Text block START
Hat Trick Girls
Doing this post on a whim. Much more actresses have one or two great movies a year, but due to realizing that the great Claudia Cardinale has been in three great movies in 1963, I decided to do some time-wasting and find out which other women have had the same luck.
Yes, I’ll admit that I’ve only seen Cardinale and Williams’ full list while the rest are below because I’ve seen one or two of each actress’ movies. Many of the women on the list are also here because of their supporting roles. It’s hard to carry a great film. Can you imagine trying to do the same for three?
Also, I know nothing about the silent era but I’m sure that I’ll eventually learn that the likes of Lillian Gish and Janet Gaynor have hat tricks under their CV’s, the latter winning the first Best Actress Oscar for three performances. It’s also harder to get names of actresses and movies belonging to world cinema. If I could only double myself and extend the hours of a day.
Text block END
▶ _Brief A_
Please list every actress the hat trick post names.
▶ _Brief B_
Resume the hat trick post, writing on from its final sentence.
The rows that come next are separate material, unrelated to the hat trick post.
Supplied entries START
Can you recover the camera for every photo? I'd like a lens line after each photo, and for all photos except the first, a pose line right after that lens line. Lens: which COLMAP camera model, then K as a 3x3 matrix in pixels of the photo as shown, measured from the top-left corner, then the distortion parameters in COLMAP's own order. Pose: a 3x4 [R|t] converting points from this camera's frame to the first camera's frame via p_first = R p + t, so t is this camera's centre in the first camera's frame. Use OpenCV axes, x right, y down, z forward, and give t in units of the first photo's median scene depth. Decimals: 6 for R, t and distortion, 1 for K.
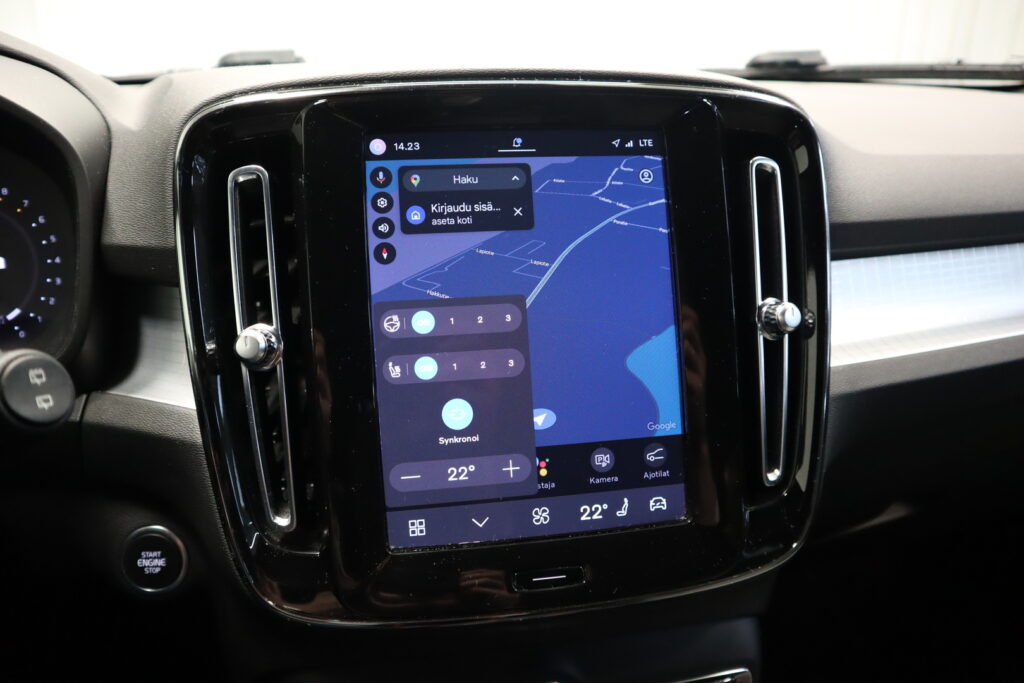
lens RADIAL K [[711.6, 0, 517.0], [0, 711.6, 340.0], [0, 0, 1]] dist [-0.109247, 0.066072]
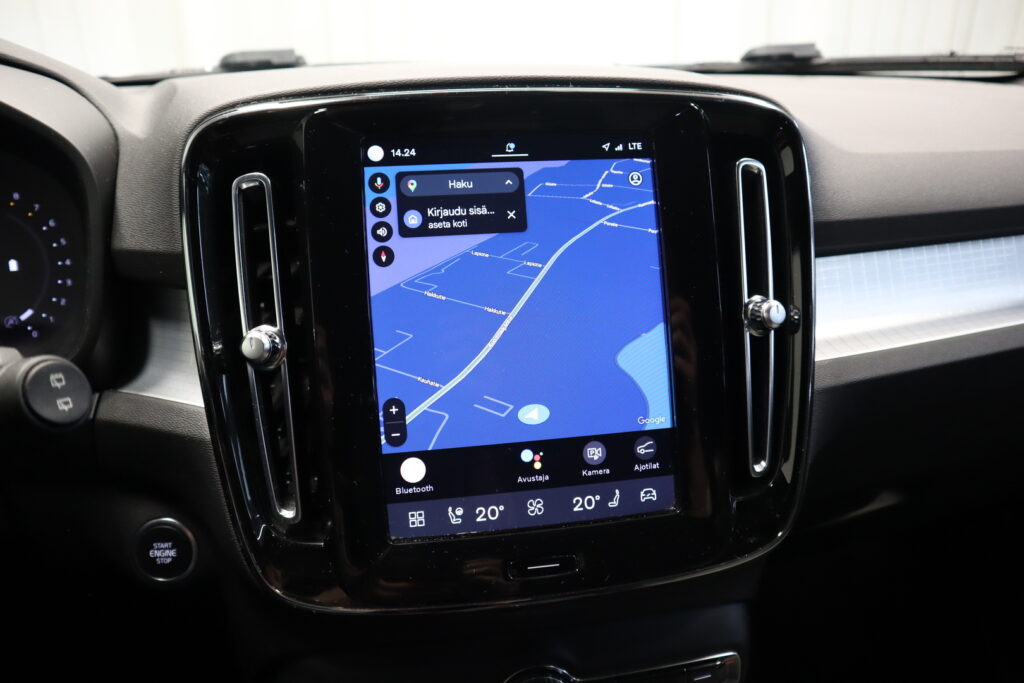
lens RADIAL K [[711.6, 0, 514.2], [0, 711.6, 336.4], [0, 0, 1]] dist [-0.109247, 0.066072]
pose [[0.999953, -0.006876, -0.006850, 0.011132], [0.006958, 0.999904, 0.012015, -0.014971], [0.006767, -0.012062, 0.999904, -0.038666]]
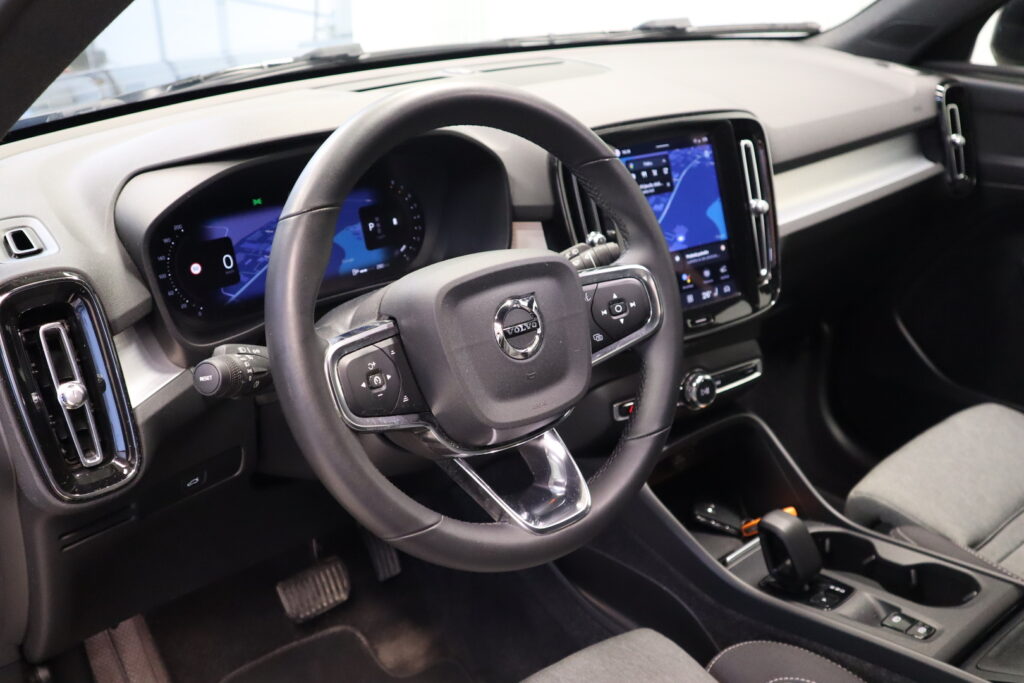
lens RADIAL K [[963.7, 0, 507.6], [0, 963.7, 312.9], [0, 0, 1]] dist [-0.024540, 0.000000]
pose [[0.922441, -0.147130, 0.357008, -1.694217], [0.120931, 0.988127, 0.094764, -0.092671], [-0.366712, -0.044241, 0.929282, -1.811795]]
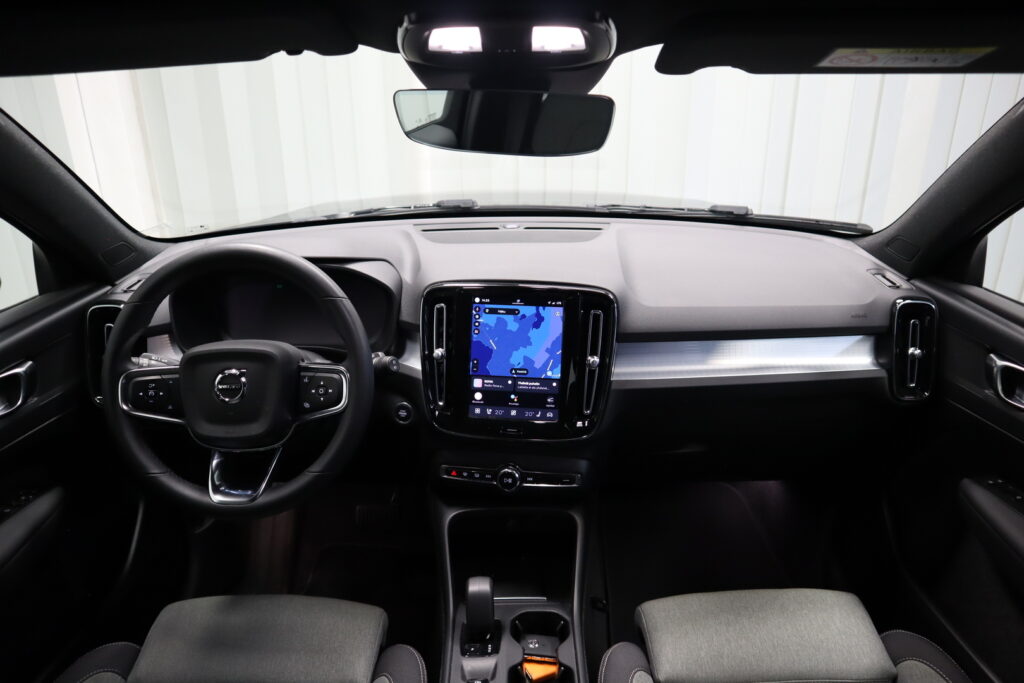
lens RADIAL K [[711.6, 0, 505.8], [0, 711.6, 339.8], [0, 0, 1]] dist [-0.109247, 0.066072]
pose [[0.956503, 0.108109, -0.270950, 0.859109], [-0.093978, 0.993474, 0.064637, -0.306118], [0.276170, -0.036362, 0.960421, -2.204937]]
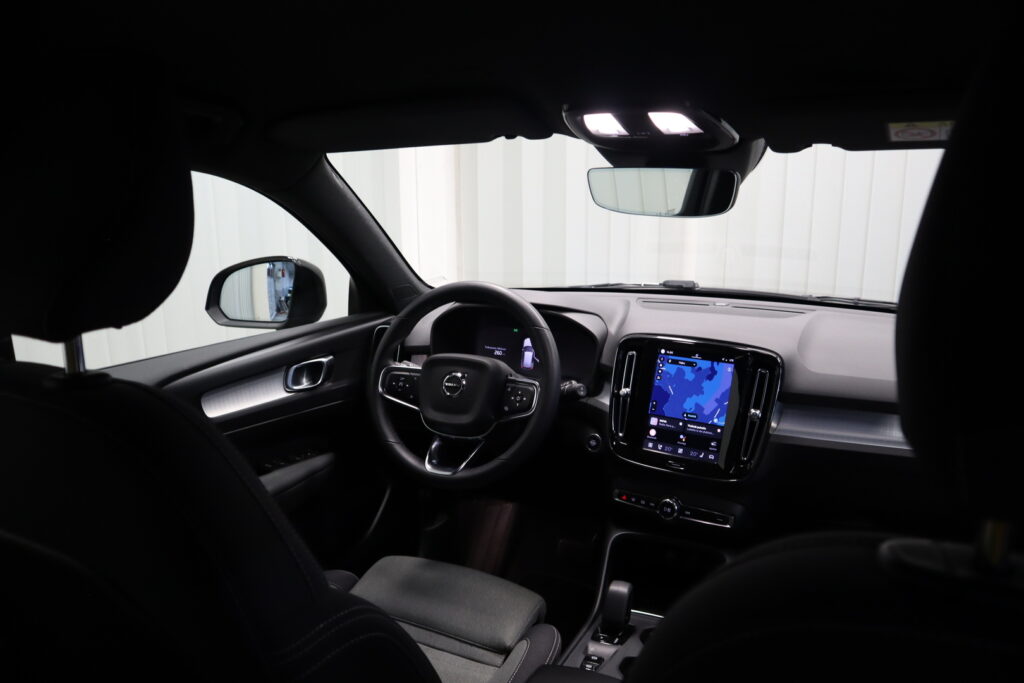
lens RADIAL K [[711.6, 0, 514.9], [0, 711.6, 340.6], [0, 0, 1]] dist [-0.109247, 0.066072]
pose [[0.754815, 0.149666, -0.638635, 1.680657], [-0.220347, 0.974898, -0.031962, -0.016387], [0.617821, 0.164846, 0.768845, -2.558348]]
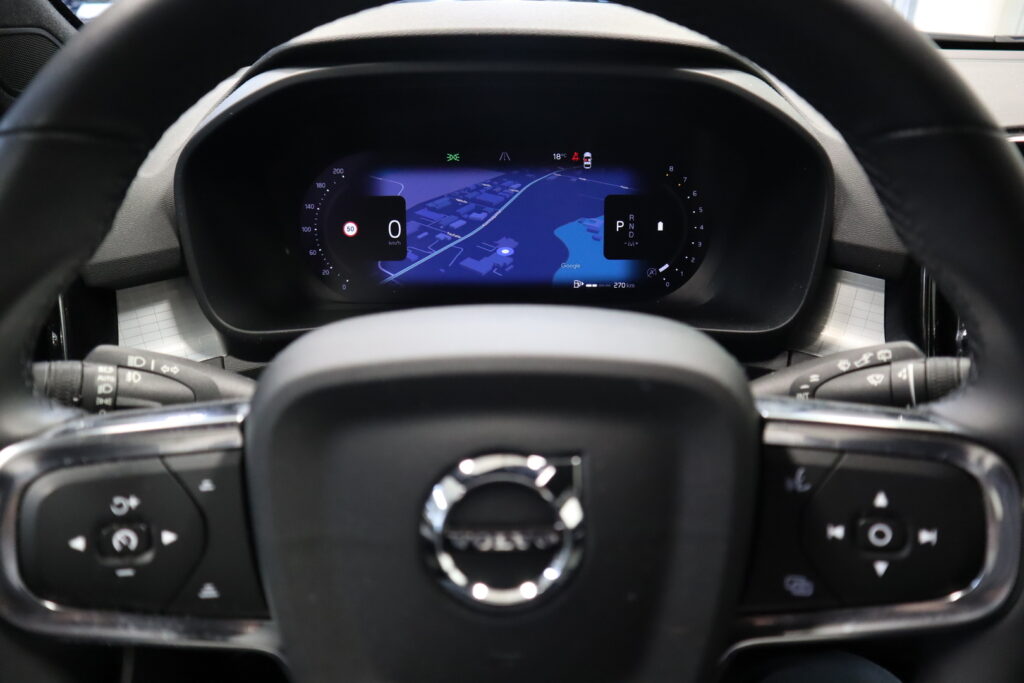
lens RADIAL K [[711.6, 0, 521.2], [0, 711.6, 340.2], [0, 0, 1]] dist [-0.109247, 0.066072]
pose [[0.962386, 0.128471, -0.239391, -0.782831], [-0.093670, 0.984008, 0.151506, -0.094231], [0.255027, -0.123383, 0.959030, -0.388108]]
Supplied entries END
▶ _Written reply A_
Claudia Cardinale, Williams, Lillian Gish, Janet Gaynor

▶ _Written reply B_
And yes, Williams is here because as much as I hate parts of Shutter Island, I know a lot of you love it. Although I’m sure her 2011 is looking better than her 2010. Here goes the list.
Olivia de Haviland – 1939 – (Gone with the Wind, Dodge City, The Private Lives of Elizabeth of Essex)
Barbara Stanwyck – 1941 – (The Lady Eve, Meet John Doe, Ball of Fire)
Grace Kelly – 1954 – (Dial M for Murder, Rear Window, The Country Girl)
Claudia Cardinale – 1963 – (8 1/2, The Leopard, The Pink Panther)
Faye Dunaway – 1974 – (Chinatown, The Towering Inferno, Four Musketeers)
Minnie Driver – 1997 (Princess Mononoke, Good Will Hunting, Grosse Pointe Blank)
Patricia Clarkson – 2003 (Dogville, The Station Agent, All the Real Girls)
Michelle Williams – 2010 – (Shutter Island, Blue Valentine, Meek’s Cutoff)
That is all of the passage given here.